Chlorinated Thinking
We’ve had a lot of high level discussion around here the last few days and that’s a good thing. I’ve got lots of different ideas bubbling around my brain and since I can’t pick one of them . . .
After a long interim of not doing it, I’ve gotten back into lap swimming as a form of exercise.
I was on swim team in middle and high school. I’m a strong swimmer with excellent form; I’m not patting myself on the back, I well taught by top-rate coaches and teachers and given the opportunity to practice. As a thirteen year old, I attended a week long swimming camp at the University of Utah. At the time, I was so painfully shy that the idea of staying in the dorms with the other kids made me physically ill so I stayed with my grandparents the entire week and arrived each morning at the U’s pool for workouts, then grandma or grandpa picked me up in the afternoon. I learned more about swimming in that week than I ever thought I could learn.
As a college student, I considered joining the swim team and in fact got their workouts from a coach and tried to follow them. I eventually chose not join. Again that damn shy thing - I was so afraid of the overnight trips, of sharing a room with other swimmers that the thought of it was more than I could face. Although I swam laps for all four years in college, I did it on my own, not as part of the team. The lap swimmers at the PEC got to know each other. There was a faculty member who swam with me many a day. The two of us wore identical, black speedos and used to pace against each other. I still remember the day that I finished my mile, lay against the wall gapsing for air and said “I could barely keep up with you today” and Professor Bateman look at me and said, gasping, “I was trying to keep up with you.”
I’ve spent a lot of time in pools and I love it. The smell of chlorine and the feel damaged hair and the sight of faded swim suits drying on the rack are an integral part of my experience. When you swim on a regular basis, your body gets thoroughly chlorinated. It’s not unusual to sneeze and smell chlorine.
Most people jump in the pool and splash around. A lot of people I know would rather walk on their lips than swim laps.
Unlike most forms of exercise, with swimming you have to stretch your whole body into the movement and keep it steady - you reach your arm for the wall and stretch your legs behind you. Power in most exercise comes from concentrating he body then exploding; in swimming it’s all about reaching out as far as you can and pulling your arm through the water. The body lengthens itself into the water and your power comes from a steady, deep stroke.
A good lap swimmer takes long, even strokes and moves their body in a rhythm. Even at the turns, they flow rhythmically into the flip turn and out of it away from the wall. The best lap swimmers don’t swim for speed - although they get seriously fast. Good lap swimmers develop an extremely efficient stroke that moves them through the water at a steady pace, the best lap swimmers can be demons at short distances because their stroke is so powerful and their turns so efficient.
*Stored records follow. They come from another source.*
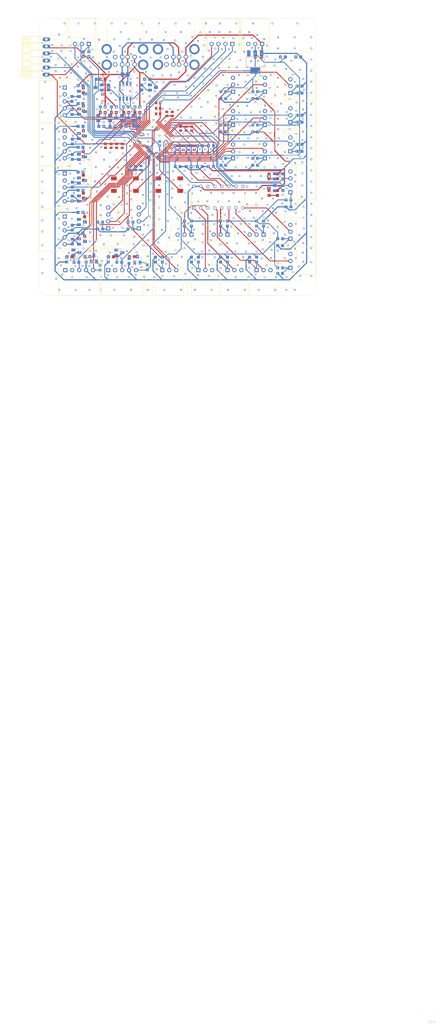
<source format=kicad_pcb>
(kicad_pcb
	(version 20240108)
	(generator "pcbnew")
	(generator_version "8.0")
	(general
		(thickness 1.6)
		(legacy_teardrops no)
	)
	(paper "A4")
	(layers
		(0 "F.Cu" signal)
		(31 "B.Cu" signal)
		(32 "B.Adhes" user "B.Adhesive")
		(33 "F.Adhes" user "F.Adhesive")
		(34 "B.Paste" user)
		(35 "F.Paste" user)
		(36 "B.SilkS" user "B.Silkscreen")
		(37 "F.SilkS" user "F.Silkscreen")
		(38 "B.Mask" user)
		(39 "F.Mask" user)
		(40 "Dwgs.User" user "User.Drawings")
		(41 "Cmts.User" user "User.Comments")
		(42 "Eco1.User" user "User.Eco1")
		(43 "Eco2.User" user "User.Eco2")
		(44 "Edge.Cuts" user)
		(45 "Margin" user)
		(46 "B.CrtYd" user "B.Courtyard")
		(47 "F.CrtYd" user "F.Courtyard")
		(48 "B.Fab" user)
		(49 "F.Fab" user)
		(50 "User.1" user)
		(51 "User.2" user)
		(52 "User.3" user)
		(53 "User.4" user)
		(54 "User.5" user)
		(55 "User.6" user)
		(56 "User.7" user)
		(57 "User.8" user)
		(58 "User.9" user)
	)
	(setup
		(pad_to_mask_clearance 0)
		(allow_soldermask_bridges_in_footprints no)
		(pcbplotparams
			(layerselection 0x00010fc_ffffffff)
			(plot_on_all_layers_selection 0x0000000_00000000)
			(disableapertmacros no)
			(usegerberextensions no)
			(usegerberattributes yes)
			(usegerberadvancedattributes yes)
			(creategerberjobfile yes)
			(dashed_line_dash_ratio 12.000000)
			(dashed_line_gap_ratio 3.000000)
			(svgprecision 4)
			(plotframeref no)
			(viasonmask no)
			(mode 1)
			(useauxorigin no)
			(hpglpennumber 1)
			(hpglpenspeed 20)
			(hpglpendiameter 15.000000)
			(pdf_front_fp_property_popups yes)
			(pdf_back_fp_property_popups yes)
			(dxfpolygonmode yes)
			(dxfimperialunits yes)
			(dxfusepcbnewfont yes)
			(psnegative no)
			(psa4output no)
			(plotreference yes)
			(plotvalue yes)
			(plotfptext yes)
			(plotinvisibletext no)
			(sketchpadsonfab no)
			(subtractmaskfromsilk no)
			(outputformat 1)
			(mirror no)
			(drillshape 1)
			(scaleselection 1)
			(outputdirectory "")
		)
	)
	(net 0 "")
	(net 1 "NRST")
	(net 2 "3V3")
	(net 3 "GND")
	(net 4 "5V")
	(net 5 "CANL")
	(net 6 "CANH")
	(net 7 "N$15")
	(net 8 "ENCODER1-A")
	(net 9 "VCAP")
	(net 10 "N$7")
	(net 11 "SWO")
	(net 12 "SWCLK")
	(net 13 "SWDIO")
	(net 14 "CAN_TX")
	(net 15 "CAN_RX")
	(net 16 "ENCODER3-B")
	(net 17 "ENCODER3-A")
	(net 18 "ENCODER2-B")
	(net 19 "ENCODER2-A")
	(net 20 "ENCODER6-B")
	(net 21 "ENCODER5-B")
	(net 22 "ENCODER6-A")
	(net 23 "ENCODER5-A")
	(net 24 "ENCODER4-B")
	(net 25 "ENCODER4-A")
	(net 26 "UART_RX")
	(net 27 "UART_TX")
	(net 28 "USART2_RX")
	(net 29 "USART2_TX")
	(net 30 "USART1_RX")
	(net 31 "USART1_TX")
	(net 32 "ENCODER1-B")
	(net 33 "SDA1")
	(net 34 "SCL1")
	(net 35 "SDA2")
	(net 36 "SCL2")
	(net 37 "SPI1_NSS")
	(net 38 "SPI1_SCK")
	(net 39 "SPI1_MISO")
	(net 40 "SPI1_MOSI")
	(net 41 "SPI2_MOSI")
	(net 42 "SPI2_MISO")
	(net 43 "SPI2_SCK")
	(net 44 "SPI2_NSS")
	(net 45 "PA10")
	(net 46 "PC9")
	(net 47 "PC8")
	(net 48 "PB2")
	(net 49 "PC13")
	(net 50 "PC14")
	(net 51 "PH0")
	(net 52 "PH1")
	(net 53 "PC1")
	(net 54 "PC2")
	(net 55 "PC4")
	(net 56 "PB0")
	(net 57 "PB1")
	(net 58 "N$71")
	(net 59 "N$72")
	(net 60 "N$73")
	(net 61 "N$80")
	(net 62 "N$75")
	(net 63 "N$85")
	(net 64 "PC15")
	(net 65 "N$8")
	(net 66 "N$4")
	(net 67 "N$1")
	(net 68 "N$2")
	(net 69 "N$3")
	(net 70 "N$5")
	(net 71 "N$6")
	(net 72 "N$10")
	(net 73 "N$13")
	(net 74 "N$24")
	(net 75 "N$9")
	(net 76 "N$11")
	(net 77 "N$12")
	(net 78 "N$14")
	(net 79 "N$16")
	(net 80 "N$17")
	(net 81 "N$18")
	(net 82 "N$21")
	(net 83 "N$25")
	(net 84 "N$26")
	(net 85 "N$27")
	(net 86 "N$28")
	(net 87 "N$29")
	(net 88 "N$30")
	(net 89 "N$31")
	(net 90 "N$32")
	(net 91 "N$33")
	(net 92 "N$34")
	(net 93 "N$35")
	(net 94 "N$36")
	(net 95 "N$37")
	(net 96 "N$38")
	(net 97 "N$39")
	(net 98 "N$19")
	(net 99 "N$20")
	(net 100 "N$22")
	(net 101 "N$23")
	(net 102 "NSS_5V")
	(net 103 "MOSI_5V")
	(net 104 "MISO_5V")
	(net 105 "SCK_5V")
	(net 106 "ADC0")
	(net 107 "ADC1")
	(net 108 "ADC2")
	(net 109 "ADC3")
	(net 110 "ADC5")
	(net 111 "ADC4")
	(net 112 "ADC6")
	(net 113 "ADC7")
	(net 114 "N$42")
	(net 115 "N$43")
	(net 116 "N$44")
	(net 117 "N$45")
	(net 118 "N$46")
	(net 119 "N$47")
	(net 120 "N$48")
	(net 121 "N$49")
	(net 122 "N$77")
	(net 123 "N$78")
	(net 124 "N$79")
	(net 125 "N$74")
	(net 126 "N$76")
	(net 127 "N$81")
	(net 128 "N$82")
	(net 129 "N$83")
	(net 130 "N$84")
	(net 131 "N$41")
	(net 132 "N$40")
	(net 133 "N$50")
	(net 134 "N$51")
	(net 135 "N$52")
	(net 136 "N$53")
	(net 137 "N$54")
	(net 138 "N$55")
	(net 139 "N$56")
	(net 140 "N$57")
	(net 141 "N$58")
	(net 142 "N$59")
	(net 143 "N$60")
	(net 144 "N$61")
	(net 145 "N$62")
	(net 146 "N$63")
	(net 147 "N$64")
	(net 148 "N$65")
	(net 149 "N$66")
	(net 150 "N$67")
	(net 151 "N$68")
	(net 152 "N$69")
	(net 153 "N$70")
	(footprint "S3B-XH-A" (layer "F.Cu") (at 169.0011 145.8036 180))
	(footprint "B3B-XH-A" (layer "F.Cu") (at 168.5011 79.0036 -90))
	(footprint "B3B-XH-A" (layer "F.Cu") (at 180.0011 103.0036 -90))
	(footprint "SMD1608" (layer "F.Cu") (at 184.5011 112.0036 -90))
	(footprint "LED1608" (layer "F.Cu") (at 134.0011 89.0036))
	(footprint "B3B-XH-A" (layer "F.Cu") (at 168.5011 91.0036 -90))
	(footprint "S5B-XH-A" (layer "F.Cu") (at 113.0011 145.8036 180))
	(footprint "S4B-XH-A" (layer "F.Cu") (at 164.5011 64.3036))
	(footprint "LED1608" (layer "F.Cu") (at 125.5011 89.0036))
	(footprint "LED1608" (layer "F.Cu") (at 132.0011 141.0036))
	(footprint "CAPC1709X100N" (layer "F.Cu") (at 146.6011 89.5036 -90))
	(footprint "B3B-XH-A" (layer "F.Cu") (at 177.0011 133.0036))
	(footprint "LED1608" (layer "F.Cu") (at 130.0011 89.0036))
	(footprint "USB4AF203AS" (layer "F.Cu") (at 133.0011 71.7036 180))
	(footprint "CAPC1608X90N" (layer "F.Cu") (at 178.8511 68.5036 90))
	(footprint "CAPC1709X100N" (layer "F.Cu") (at 149.6011 94.8036 90))
	(footprint "B3B-XH-A" (layer "F.Cu") (at 180.0011 91.0036 -90))
	(footprint "B4B-XH-A" (layer "F.Cu") (at 134.5011 127.0036 -90))
	(footprint "CAPC1709X100N" (layer "F.Cu") (at 128.5011 101.0036 90))
	(footprint "B3B-XH-A" (layer "F.Cu") (at 164.0011 133.0036))
	(footprint "S3B-XH-A" (layer "F.Cu") (at 145.5011 145.8036 180))
	(footprint "LED1608" (layer "F.Cu") (at 109.5011 141.0036))
	(footprint "B3B-XH-A" (layer "F.Cu") (at 151.0011 133.0036))
	(footprint "CAPC1709X100N" (layer "F.Cu") (at 151.6011 94.8036 90))
	(footprint "LED1608" (layer "F.Cu") (at 192.0011 69.0036))
	(footprint "S3B-XH-A" (layer "F.Cu") (at 189.2011 79.5036 -90))
	(footprint "LED1608" (layer "F.Cu") (at 121.5011 89.0036))
	(footprint "S3B-XH-A" (layer "F.Cu") (at 179.5011 145.8036 180))
	(footprint "S3B-XH-A" (layer "F.Cu") (at 176.5011 64.3036))
	(footprint "S4B-XH-A" (layer "F.Cu") (at 189.2011 114.0036 -90))
	(footprint "CAPC1709X100N" (layer "F.Cu") (at 153.6011 94.8036 90))
	(footprint "CAPC1709X100N" (layer "F.Cu") (at 141.5011 89.5036))
	(footprint "LED1608" (layer "F.Cu") (at 137.5011 77.0036 180))
	(footprint "S3B-XH-A" (layer "F.Cu") (at 189.2011 132.0036 -90))
	(footprint "SMD1608" (layer "F.Cu") (at 184.5011 118.0036 -90))
	(footprint "CAPC1709X100N" (layer "F.Cu") (at 141.5011 85.5036))
	(footprint "CAPC1709X100N" (layer "F.Cu") (at 141.5011 87.5036))
	(footprint "DIP781W56P254L1918H533Q16N" (layer "F.Cu") (at 163.2011 119.5036 90))
	(footprint "CAPC1709X100N"
		(layer "F.Cu")
		(uuid "6668d197-56a8-469a-8cce-d17118551ba8")
		(at 122.5011 101.0036 90)
		(descr "0603/1608_2")
		(property "Reference" "C17"
			(at 0 0 90)
			(layer "F.SilkS")
			(hide yes)
			(uuid "4cffa506-6948-494b-9a0a-2bf0acf9d8f6")
			(effects
				(font
			
... [951877 chars truncated]
</source>
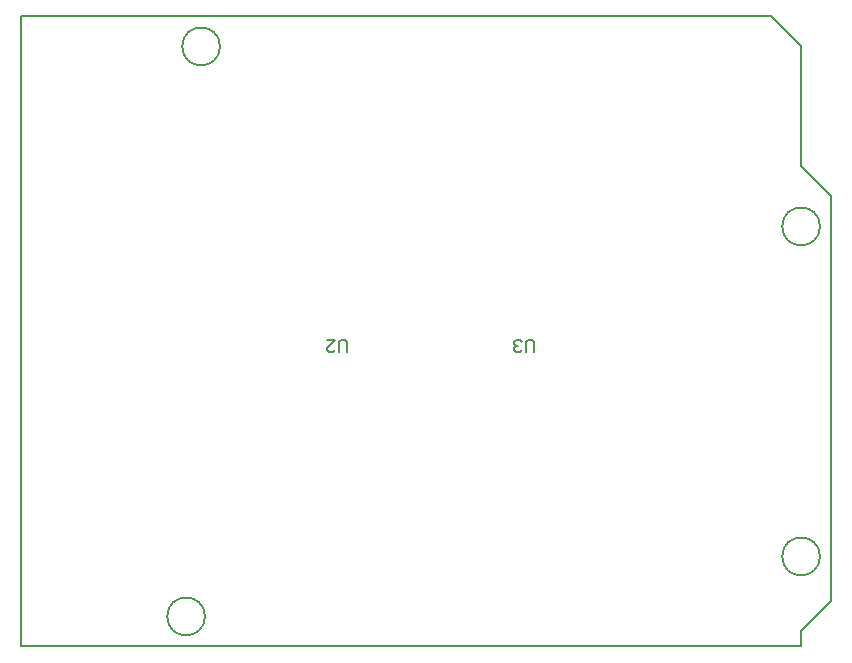
<source format=gbp>
G04*
G04 #@! TF.GenerationSoftware,Altium Limited,Altium Designer,20.0.12 (288)*
G04*
G04 Layer_Color=128*
%FSLAX25Y25*%
%MOIN*%
G70*
G01*
G75*
%ADD14C,0.00500*%
%ADD16C,0.00700*%
D14*
X266299Y140000D02*
G03*
X266299Y140000I-6299J0D01*
G01*
X61299Y10000D02*
G03*
X61299Y10000I-6299J0D01*
G01*
X266299Y30000D02*
G03*
X266299Y30000I-6299J0D01*
G01*
X66299Y200000D02*
G03*
X66299Y200000I-6299J0D01*
G01*
X0Y210000D02*
X250000D01*
X0Y0D02*
X260000D01*
X0D02*
Y210000D01*
X250000D02*
X260000Y200000D01*
Y160000D02*
Y200000D01*
Y160000D02*
X270000Y150000D01*
Y15000D02*
Y150000D01*
X260000Y5000D02*
X270000Y15000D01*
X260000Y0D02*
Y5000D01*
D16*
X171000Y98001D02*
Y101334D01*
X170334Y102000D01*
X169001D01*
X168334Y101334D01*
Y98001D01*
X167001Y98668D02*
X166335Y98001D01*
X165002D01*
X164336Y98668D01*
Y99334D01*
X165002Y100001D01*
X165668D01*
X165002D01*
X164336Y100667D01*
Y101334D01*
X165002Y102000D01*
X166335D01*
X167001Y101334D01*
X108500Y98001D02*
Y101334D01*
X107834Y102000D01*
X106501D01*
X105834Y101334D01*
Y98001D01*
X101836Y102000D02*
X104501D01*
X101836Y99334D01*
Y98668D01*
X102502Y98001D01*
X103835D01*
X104501Y98668D01*
M02*

</source>
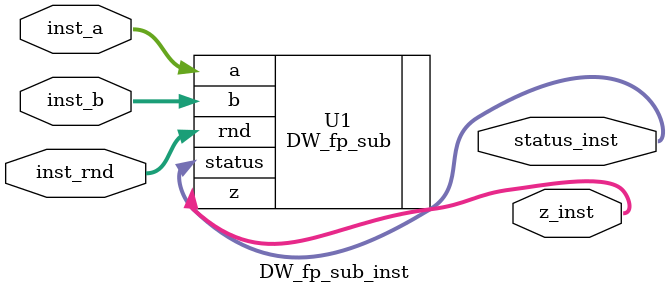
<source format=v>
module DW_fp_sub_inst( inst_a, inst_b, inst_rnd, z_inst, status_inst );

parameter sig_width = 23;
parameter exp_width = 8;
parameter ieee_compliance = 0;


input [sig_width+exp_width : 0] inst_a;
input [sig_width+exp_width : 0] inst_b;
input [2 : 0] inst_rnd;
output [sig_width+exp_width : 0] z_inst;
output [7 : 0] status_inst;

    // Instance of DW_fp_sub
    DW_fp_sub #(sig_width, exp_width, ieee_compliance)
	  U1 ( .a(inst_a), .b(inst_b), .rnd(inst_rnd), .z(z_inst), .status(status_inst) );

endmodule

</source>
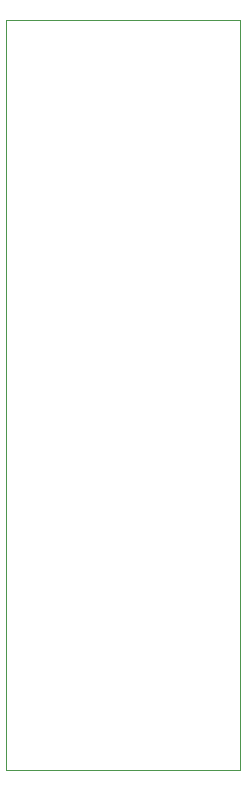
<source format=gbr>
%TF.GenerationSoftware,KiCad,Pcbnew,6.0.2+dfsg-1*%
%TF.CreationDate,2024-09-24T11:18:57+02:00*%
%TF.ProjectId,shield,73686965-6c64-42e6-9b69-6361645f7063,rev?*%
%TF.SameCoordinates,Original*%
%TF.FileFunction,Profile,NP*%
%FSLAX46Y46*%
G04 Gerber Fmt 4.6, Leading zero omitted, Abs format (unit mm)*
G04 Created by KiCad (PCBNEW 6.0.2+dfsg-1) date 2024-09-24 11:18:57*
%MOMM*%
%LPD*%
G01*
G04 APERTURE LIST*
%TA.AperFunction,Profile*%
%ADD10C,0.100000*%
%TD*%
G04 APERTURE END LIST*
D10*
X93472000Y-50800000D02*
X113284000Y-50800000D01*
X93472000Y-114300000D02*
X93472000Y-50800000D01*
X113284000Y-50800000D02*
X113284000Y-114300000D01*
X113284000Y-114300000D02*
X93472000Y-114300000D01*
M02*

</source>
Good lap swimmers have a kind of zen about their swimming. For me, no matter how hard I swim, I’m almost never sore the day after, unlike weight lifting.
The pool becomes a refuge - a place of inner quiet in which one resets one’s mind.
Glenden Brown




July 21st, 2008 at 4:39 pm
This is a nice description of your life in youth, but it cannot possibly be true.
What about your sex obsession and promiscuity.? Who recruited you into being gay? What about the 24 hour lifestyle man?
Tell the truth. There is NOTHING normal about being gay.
July 21st, 2008 at 5:07 pm
I hear it has everything to do with boyancy.
July 22nd, 2008 at 9:58 am
Well Cliff this is family site, I wasn’t sure the stories of orgies in Kamas were appropriate for the delicate sensibilities of our readers, nor did I think they could handle the tales of seduction, intrique and sex that characterized my otherwise innocent youth in rural utah.
July 23rd, 2008 at 4:21 pm
Ah…lap swimming. Nothing to jolt you out of your trance like smacking someone’s hand who’s coming the other way….especially if you’re doing sprints or wearing paddles.
An excellent write-up of swimming. It’s definitely one of those sports that you truly do alone. The water muffles sound, your vision of the deck is limited, your vision of your competitors is pretty limited, too. I used to sing. No one can hhear how awful you are under water.